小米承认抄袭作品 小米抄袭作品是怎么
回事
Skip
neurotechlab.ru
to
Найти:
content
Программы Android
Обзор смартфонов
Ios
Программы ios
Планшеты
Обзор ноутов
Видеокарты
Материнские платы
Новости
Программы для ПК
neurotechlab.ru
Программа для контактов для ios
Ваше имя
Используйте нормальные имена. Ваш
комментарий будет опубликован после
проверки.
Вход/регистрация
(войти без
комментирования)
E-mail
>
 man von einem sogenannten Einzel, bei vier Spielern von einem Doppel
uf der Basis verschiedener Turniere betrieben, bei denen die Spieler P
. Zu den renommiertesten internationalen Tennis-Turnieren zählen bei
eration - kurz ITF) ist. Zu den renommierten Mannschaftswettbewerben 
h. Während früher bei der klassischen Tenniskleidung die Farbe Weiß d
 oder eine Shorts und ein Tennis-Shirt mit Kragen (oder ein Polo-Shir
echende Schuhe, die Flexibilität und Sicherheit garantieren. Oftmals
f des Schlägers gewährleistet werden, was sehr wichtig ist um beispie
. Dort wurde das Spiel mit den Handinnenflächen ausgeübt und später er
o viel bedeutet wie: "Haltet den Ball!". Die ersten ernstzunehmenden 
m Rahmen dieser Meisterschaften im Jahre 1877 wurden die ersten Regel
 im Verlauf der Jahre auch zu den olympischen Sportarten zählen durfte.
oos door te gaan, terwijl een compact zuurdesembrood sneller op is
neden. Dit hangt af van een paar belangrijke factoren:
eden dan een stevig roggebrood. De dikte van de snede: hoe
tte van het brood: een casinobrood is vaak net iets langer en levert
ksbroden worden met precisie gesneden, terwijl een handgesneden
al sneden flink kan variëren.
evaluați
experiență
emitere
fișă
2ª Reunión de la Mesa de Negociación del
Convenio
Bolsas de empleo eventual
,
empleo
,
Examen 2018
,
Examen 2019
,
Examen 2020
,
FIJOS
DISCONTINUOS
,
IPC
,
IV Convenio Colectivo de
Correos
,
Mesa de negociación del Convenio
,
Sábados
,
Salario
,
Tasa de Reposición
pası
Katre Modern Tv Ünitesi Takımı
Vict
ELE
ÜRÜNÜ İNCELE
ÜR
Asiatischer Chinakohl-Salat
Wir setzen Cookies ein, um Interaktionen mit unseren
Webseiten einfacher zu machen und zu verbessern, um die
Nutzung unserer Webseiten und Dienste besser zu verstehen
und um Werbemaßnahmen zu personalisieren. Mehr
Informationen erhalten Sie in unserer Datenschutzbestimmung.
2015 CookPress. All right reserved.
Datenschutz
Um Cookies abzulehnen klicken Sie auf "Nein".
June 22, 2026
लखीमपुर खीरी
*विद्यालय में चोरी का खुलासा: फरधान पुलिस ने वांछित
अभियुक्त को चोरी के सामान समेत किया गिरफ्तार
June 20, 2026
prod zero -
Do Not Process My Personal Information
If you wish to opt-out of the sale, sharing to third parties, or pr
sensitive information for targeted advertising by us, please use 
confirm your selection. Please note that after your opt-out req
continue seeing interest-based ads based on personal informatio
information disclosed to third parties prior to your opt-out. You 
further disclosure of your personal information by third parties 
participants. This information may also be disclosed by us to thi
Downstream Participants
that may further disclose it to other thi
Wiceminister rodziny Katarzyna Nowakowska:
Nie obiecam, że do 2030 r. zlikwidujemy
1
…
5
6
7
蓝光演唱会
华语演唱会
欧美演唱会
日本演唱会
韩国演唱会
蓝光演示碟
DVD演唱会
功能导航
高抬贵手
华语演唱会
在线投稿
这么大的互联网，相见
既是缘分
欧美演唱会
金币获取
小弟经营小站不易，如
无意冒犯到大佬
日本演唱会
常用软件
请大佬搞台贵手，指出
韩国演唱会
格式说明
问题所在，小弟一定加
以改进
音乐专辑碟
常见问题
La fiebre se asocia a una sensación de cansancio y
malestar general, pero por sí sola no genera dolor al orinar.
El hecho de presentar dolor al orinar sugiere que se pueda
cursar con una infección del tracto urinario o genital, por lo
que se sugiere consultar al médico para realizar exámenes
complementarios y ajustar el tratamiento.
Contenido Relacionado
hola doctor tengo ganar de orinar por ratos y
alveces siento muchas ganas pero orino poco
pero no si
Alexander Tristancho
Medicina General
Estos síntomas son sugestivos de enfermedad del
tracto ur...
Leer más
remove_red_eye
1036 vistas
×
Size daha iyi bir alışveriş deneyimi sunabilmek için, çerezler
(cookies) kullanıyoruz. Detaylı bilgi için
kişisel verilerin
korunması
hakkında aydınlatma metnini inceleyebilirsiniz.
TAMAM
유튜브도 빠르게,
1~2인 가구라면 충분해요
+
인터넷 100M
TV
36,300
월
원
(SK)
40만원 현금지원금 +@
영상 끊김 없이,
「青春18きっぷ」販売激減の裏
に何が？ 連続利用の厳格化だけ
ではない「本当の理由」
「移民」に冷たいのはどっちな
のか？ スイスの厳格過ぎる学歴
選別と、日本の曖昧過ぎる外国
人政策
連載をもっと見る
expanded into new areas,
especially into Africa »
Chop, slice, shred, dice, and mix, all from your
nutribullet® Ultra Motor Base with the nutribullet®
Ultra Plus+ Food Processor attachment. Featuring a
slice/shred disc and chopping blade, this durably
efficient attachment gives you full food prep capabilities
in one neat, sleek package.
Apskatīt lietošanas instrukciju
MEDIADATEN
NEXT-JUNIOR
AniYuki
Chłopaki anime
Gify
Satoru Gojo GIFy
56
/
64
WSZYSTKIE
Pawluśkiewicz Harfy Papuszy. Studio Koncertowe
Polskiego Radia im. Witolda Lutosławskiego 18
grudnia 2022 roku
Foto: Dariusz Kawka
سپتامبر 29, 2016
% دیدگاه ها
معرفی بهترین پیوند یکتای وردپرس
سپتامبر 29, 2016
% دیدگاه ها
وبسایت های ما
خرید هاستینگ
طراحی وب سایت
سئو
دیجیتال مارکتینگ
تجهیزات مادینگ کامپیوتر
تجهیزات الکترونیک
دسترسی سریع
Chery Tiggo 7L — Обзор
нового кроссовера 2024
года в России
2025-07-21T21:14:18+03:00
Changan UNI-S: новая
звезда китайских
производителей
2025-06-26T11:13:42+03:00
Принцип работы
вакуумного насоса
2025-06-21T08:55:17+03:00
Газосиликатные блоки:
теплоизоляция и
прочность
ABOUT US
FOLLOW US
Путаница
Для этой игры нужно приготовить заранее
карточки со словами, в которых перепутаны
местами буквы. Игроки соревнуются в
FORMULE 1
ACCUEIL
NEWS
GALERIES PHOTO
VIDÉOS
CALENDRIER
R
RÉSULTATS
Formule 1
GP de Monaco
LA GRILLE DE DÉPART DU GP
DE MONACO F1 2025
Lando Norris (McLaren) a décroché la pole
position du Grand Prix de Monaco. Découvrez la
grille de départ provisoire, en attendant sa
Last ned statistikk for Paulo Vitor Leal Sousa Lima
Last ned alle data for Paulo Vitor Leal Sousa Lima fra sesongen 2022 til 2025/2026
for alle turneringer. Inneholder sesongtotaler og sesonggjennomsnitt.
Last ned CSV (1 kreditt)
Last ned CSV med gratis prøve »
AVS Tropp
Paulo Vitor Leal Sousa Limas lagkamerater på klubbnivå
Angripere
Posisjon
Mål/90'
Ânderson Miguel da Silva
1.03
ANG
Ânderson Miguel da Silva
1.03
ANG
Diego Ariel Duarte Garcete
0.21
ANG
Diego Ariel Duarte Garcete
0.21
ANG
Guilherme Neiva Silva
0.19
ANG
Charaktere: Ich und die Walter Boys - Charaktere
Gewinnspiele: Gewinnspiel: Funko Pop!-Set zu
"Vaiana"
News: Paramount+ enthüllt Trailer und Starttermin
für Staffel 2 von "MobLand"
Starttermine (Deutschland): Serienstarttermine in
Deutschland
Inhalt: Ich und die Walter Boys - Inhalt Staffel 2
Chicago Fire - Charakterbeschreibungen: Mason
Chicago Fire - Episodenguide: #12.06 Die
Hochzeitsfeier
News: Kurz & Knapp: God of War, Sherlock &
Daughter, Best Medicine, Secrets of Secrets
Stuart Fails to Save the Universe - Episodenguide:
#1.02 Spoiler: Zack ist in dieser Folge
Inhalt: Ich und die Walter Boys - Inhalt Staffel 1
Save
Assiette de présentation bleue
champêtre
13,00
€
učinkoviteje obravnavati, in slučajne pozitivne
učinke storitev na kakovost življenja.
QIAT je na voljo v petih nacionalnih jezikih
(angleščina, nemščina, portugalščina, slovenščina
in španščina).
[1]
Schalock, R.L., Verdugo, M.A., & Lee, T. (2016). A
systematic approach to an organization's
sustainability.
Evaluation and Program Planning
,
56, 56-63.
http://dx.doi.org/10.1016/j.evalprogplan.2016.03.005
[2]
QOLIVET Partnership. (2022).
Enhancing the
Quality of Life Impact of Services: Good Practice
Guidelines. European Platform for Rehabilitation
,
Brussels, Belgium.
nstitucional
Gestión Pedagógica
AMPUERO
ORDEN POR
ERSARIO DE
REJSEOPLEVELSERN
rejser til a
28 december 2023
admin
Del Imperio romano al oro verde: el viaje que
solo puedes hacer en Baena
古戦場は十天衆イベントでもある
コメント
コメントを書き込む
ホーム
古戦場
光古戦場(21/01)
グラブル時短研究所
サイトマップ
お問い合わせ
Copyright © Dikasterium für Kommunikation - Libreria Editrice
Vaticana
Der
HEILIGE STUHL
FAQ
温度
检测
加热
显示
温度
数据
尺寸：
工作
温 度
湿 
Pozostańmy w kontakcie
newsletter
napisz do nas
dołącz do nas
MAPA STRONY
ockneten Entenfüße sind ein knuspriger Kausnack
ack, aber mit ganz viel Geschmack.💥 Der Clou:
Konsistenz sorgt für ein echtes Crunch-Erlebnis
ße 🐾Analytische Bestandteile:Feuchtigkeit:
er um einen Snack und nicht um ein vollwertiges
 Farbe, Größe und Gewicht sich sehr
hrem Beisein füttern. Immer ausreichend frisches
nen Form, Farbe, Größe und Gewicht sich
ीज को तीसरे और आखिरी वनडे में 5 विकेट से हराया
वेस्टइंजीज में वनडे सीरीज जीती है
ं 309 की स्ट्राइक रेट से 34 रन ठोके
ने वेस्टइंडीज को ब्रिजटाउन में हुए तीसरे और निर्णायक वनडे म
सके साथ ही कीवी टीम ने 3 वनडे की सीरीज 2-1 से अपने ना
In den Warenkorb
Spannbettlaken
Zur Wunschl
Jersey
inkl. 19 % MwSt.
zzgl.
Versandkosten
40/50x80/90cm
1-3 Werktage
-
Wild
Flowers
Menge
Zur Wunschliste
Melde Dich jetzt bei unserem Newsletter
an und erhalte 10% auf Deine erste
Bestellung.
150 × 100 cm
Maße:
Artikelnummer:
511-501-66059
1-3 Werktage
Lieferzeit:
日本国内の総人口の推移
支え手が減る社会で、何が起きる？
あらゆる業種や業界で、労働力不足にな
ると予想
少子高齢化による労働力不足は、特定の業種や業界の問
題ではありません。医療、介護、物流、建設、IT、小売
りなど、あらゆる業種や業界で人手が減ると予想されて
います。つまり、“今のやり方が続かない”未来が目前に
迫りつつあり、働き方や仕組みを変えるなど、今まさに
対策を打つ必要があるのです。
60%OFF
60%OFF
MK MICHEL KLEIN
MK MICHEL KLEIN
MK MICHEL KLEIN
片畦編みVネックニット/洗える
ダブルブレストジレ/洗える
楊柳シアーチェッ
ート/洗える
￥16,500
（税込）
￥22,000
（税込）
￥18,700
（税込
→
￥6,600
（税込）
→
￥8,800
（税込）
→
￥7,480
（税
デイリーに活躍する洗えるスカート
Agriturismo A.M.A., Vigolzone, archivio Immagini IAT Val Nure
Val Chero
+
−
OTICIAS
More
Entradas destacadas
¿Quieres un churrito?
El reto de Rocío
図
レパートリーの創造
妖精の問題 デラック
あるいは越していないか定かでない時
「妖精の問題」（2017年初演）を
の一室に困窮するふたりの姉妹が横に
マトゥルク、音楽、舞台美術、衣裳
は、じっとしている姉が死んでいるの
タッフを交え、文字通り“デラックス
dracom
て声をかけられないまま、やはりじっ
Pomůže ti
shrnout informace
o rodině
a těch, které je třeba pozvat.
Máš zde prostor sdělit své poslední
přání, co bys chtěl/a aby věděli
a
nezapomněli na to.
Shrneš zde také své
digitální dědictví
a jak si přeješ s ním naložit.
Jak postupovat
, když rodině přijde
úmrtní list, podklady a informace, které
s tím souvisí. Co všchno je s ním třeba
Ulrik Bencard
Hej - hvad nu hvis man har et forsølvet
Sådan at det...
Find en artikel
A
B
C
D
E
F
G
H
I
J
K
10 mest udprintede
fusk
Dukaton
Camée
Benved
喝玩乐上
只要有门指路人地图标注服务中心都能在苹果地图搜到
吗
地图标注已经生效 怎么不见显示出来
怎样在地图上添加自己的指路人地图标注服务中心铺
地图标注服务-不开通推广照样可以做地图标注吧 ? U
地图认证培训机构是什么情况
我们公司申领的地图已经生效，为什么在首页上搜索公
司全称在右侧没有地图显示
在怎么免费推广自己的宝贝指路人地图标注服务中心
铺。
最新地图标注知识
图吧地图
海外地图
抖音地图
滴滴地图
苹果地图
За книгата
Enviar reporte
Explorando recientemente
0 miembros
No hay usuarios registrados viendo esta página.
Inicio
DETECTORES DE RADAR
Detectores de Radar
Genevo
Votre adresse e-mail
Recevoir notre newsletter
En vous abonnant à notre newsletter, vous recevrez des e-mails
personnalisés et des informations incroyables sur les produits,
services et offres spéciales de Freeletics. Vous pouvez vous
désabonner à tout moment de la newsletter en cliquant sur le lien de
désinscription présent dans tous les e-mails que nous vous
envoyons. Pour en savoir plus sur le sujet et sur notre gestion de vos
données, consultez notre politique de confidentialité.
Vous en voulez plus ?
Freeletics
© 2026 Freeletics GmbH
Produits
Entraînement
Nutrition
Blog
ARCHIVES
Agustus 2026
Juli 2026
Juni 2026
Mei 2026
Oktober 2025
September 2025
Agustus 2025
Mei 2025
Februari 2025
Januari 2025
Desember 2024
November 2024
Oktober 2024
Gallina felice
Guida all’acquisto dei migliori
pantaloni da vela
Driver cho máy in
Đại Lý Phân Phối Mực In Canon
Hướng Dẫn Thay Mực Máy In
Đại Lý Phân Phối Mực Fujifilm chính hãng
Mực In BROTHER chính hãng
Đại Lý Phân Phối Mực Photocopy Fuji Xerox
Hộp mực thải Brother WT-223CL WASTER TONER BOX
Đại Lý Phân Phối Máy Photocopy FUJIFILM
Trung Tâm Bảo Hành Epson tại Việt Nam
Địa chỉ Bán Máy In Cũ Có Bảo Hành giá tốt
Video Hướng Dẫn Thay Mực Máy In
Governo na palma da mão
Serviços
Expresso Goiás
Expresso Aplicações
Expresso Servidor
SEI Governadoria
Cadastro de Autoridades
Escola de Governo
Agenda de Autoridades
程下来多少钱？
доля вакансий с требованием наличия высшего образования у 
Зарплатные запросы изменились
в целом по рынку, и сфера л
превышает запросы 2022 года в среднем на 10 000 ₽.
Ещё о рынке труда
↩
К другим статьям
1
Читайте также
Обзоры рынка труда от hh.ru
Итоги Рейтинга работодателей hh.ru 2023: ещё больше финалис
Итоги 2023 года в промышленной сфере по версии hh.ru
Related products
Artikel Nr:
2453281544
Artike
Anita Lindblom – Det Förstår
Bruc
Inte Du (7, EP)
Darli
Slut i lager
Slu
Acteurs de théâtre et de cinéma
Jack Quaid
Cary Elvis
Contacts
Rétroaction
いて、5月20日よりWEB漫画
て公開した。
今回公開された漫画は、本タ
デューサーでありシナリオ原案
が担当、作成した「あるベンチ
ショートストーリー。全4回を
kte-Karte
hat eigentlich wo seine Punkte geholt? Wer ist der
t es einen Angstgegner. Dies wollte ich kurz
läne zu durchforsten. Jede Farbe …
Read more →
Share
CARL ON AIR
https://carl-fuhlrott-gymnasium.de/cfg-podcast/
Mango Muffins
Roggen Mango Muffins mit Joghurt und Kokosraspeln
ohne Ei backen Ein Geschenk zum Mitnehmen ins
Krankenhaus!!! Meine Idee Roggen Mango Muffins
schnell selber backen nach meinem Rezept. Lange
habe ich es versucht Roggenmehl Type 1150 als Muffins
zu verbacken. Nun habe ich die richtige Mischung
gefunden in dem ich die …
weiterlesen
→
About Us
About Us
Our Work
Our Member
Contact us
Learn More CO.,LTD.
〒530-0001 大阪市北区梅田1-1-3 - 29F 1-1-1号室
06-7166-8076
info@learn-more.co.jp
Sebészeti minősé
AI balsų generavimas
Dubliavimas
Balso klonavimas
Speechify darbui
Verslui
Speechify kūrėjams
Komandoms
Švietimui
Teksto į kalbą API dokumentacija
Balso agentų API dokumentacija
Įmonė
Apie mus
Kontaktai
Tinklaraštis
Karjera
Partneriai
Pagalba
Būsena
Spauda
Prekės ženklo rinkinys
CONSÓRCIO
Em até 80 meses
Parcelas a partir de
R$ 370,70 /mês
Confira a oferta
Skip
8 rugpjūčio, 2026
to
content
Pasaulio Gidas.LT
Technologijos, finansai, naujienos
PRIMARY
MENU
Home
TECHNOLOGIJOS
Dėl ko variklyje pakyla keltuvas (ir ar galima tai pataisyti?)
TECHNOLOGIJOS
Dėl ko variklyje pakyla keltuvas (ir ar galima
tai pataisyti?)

*What is needed*
Wherever a line in the data above holds the word "habe", copy that line.

*Answer box*
habe ich es versucht Roggenmehl Type 1150 als Muffins
zu verbacken. Nun habe ich die richtige Mischung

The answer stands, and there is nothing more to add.